In the study, researchers will sequence single-cell tissue collected from people of all ages — children through older adults — with a family disease history: two or more members diagnosed with either idiopathic PF or idiopathic interstitial pneumonia, a lung disease also marked by tissue scarring or fibrosis. (An idiopathic disease has no known cause.)

Lung tissue samples will allow the researchers to investigate the earliest stages of the disease at the cell level, and potentially identify genes that predispose individuals to PF.

Kropski will be in charge of study operations, analysis, and coordination among its research sites. Nicholas Banovich, PhD, an associate professor at the Translational Genomics Research Institute, a nonprofit medical research center, will oversee genetic analysis of the lung tissue samples. Banovich specializes in human genetics, genomics, and single-cell biology.

The research is being funded by the Three Lakes Foundation, a nonprofit working to bring research, philanthropy, and industry together to improve time to diagnosis and available therapies for PF.

“This study expands our work in established disease.
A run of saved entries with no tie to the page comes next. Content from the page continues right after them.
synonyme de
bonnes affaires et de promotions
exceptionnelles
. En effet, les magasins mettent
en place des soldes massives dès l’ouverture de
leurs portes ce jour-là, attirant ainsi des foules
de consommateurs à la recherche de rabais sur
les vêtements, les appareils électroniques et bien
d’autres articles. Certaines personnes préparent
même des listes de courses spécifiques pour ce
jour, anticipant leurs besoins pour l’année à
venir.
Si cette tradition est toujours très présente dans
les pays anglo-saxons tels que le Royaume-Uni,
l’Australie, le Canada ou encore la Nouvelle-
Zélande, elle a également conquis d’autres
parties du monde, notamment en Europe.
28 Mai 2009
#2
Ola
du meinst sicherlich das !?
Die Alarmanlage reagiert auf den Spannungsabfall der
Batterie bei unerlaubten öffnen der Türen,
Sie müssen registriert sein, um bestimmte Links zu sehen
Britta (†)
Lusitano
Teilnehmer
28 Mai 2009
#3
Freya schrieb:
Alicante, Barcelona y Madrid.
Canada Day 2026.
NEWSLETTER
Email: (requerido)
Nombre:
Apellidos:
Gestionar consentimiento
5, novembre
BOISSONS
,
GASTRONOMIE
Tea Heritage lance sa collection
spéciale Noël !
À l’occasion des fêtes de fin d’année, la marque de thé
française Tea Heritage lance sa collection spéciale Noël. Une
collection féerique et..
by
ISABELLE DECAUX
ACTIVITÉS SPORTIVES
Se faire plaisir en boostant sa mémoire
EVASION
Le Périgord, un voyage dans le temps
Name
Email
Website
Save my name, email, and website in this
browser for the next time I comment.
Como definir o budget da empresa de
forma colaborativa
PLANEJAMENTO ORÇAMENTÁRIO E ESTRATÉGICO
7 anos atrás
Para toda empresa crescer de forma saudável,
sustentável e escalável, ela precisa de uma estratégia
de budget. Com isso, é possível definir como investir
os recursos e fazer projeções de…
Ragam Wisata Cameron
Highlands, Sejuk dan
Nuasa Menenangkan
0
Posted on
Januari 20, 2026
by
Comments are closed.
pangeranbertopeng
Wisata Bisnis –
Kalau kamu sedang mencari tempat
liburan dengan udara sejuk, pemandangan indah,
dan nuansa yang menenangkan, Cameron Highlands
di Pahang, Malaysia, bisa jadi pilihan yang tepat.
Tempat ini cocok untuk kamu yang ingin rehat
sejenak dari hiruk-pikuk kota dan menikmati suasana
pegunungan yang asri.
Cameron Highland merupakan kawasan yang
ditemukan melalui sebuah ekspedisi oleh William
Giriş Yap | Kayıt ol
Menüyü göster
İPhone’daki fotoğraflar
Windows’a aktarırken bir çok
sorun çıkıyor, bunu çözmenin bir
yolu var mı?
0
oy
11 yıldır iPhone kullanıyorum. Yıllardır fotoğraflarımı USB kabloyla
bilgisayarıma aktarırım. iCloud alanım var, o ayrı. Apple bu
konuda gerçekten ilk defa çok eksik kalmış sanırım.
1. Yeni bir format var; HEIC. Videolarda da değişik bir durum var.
We believe it will provide critical clues in how PF develops and ultimately lead to discovery of new therapies capable of stopping and reversing disease progression,” said Cheryl Nickerson-Nutter, PhD, vice president of research and development at Three Lakes Foundation.

The study is expected to conclude in June 2025. But data analyses will continue for about 10 years, with a goal of identifying genes that predispose people to these interstitial lung diseases (familial or idiopathic), and in developing biomarkers that could aid doctors in more quickly diagnosing and better treating them.